[WHAT YOU NEED TO DO] Would you copy the listing below exactly, keeping the pictures out?

[PROVIDED DATA]
--------------------------------------------------
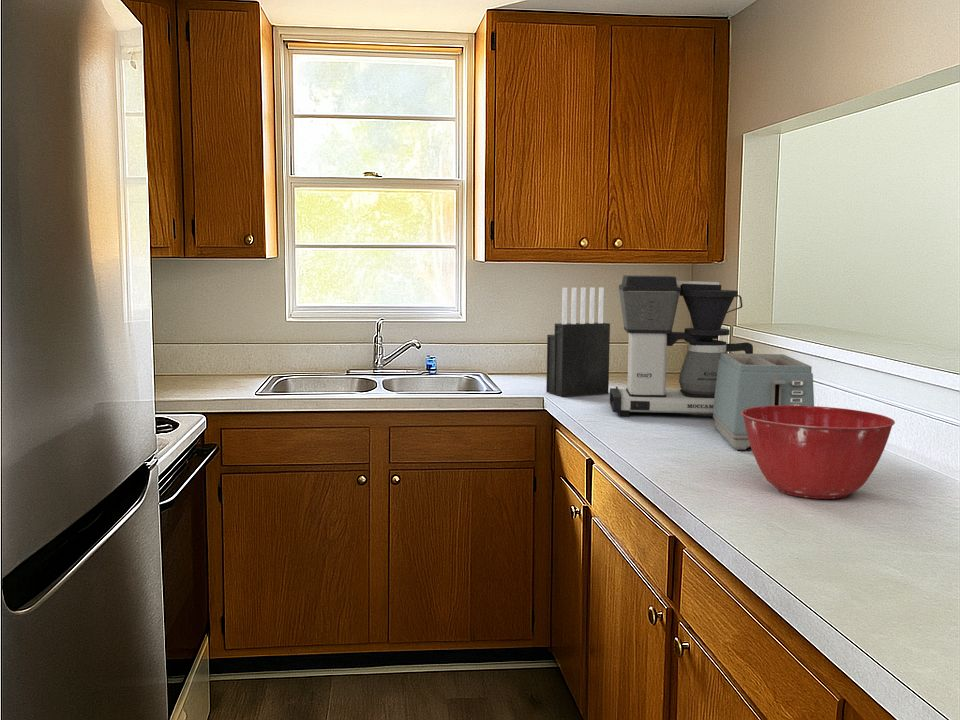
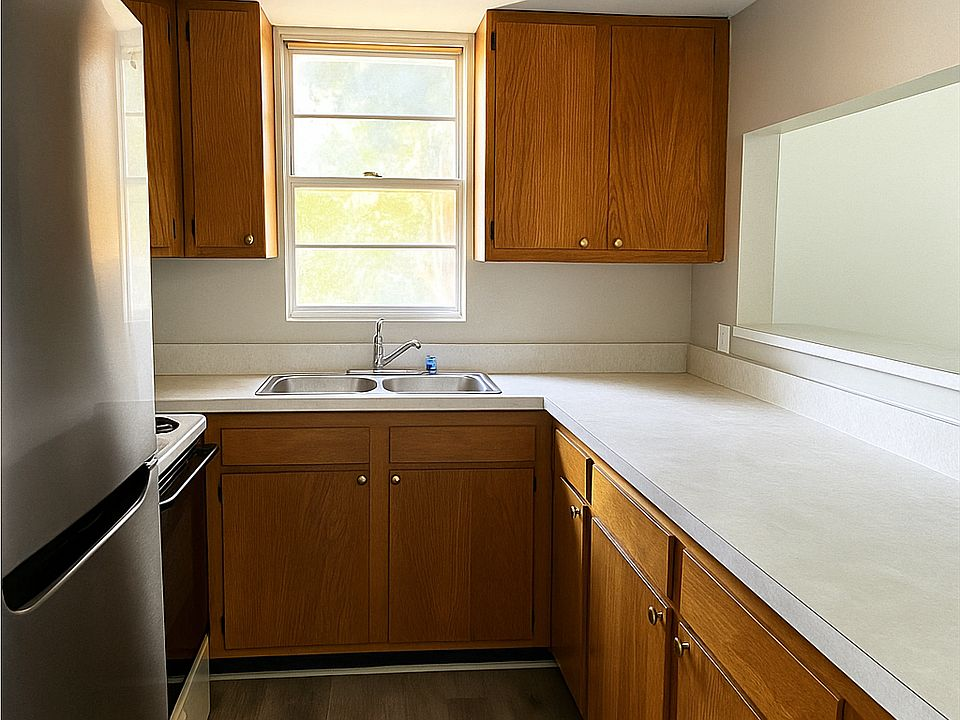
- toaster [712,352,815,451]
- knife block [545,286,611,398]
- coffee maker [609,274,754,418]
- mixing bowl [741,405,896,500]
--------------------------------------------------
[RESPONSE AREA]
- toaster [712,352,815,451]
- knife block [545,286,611,398]
- coffee maker [609,274,754,418]
- mixing bowl [741,405,896,500]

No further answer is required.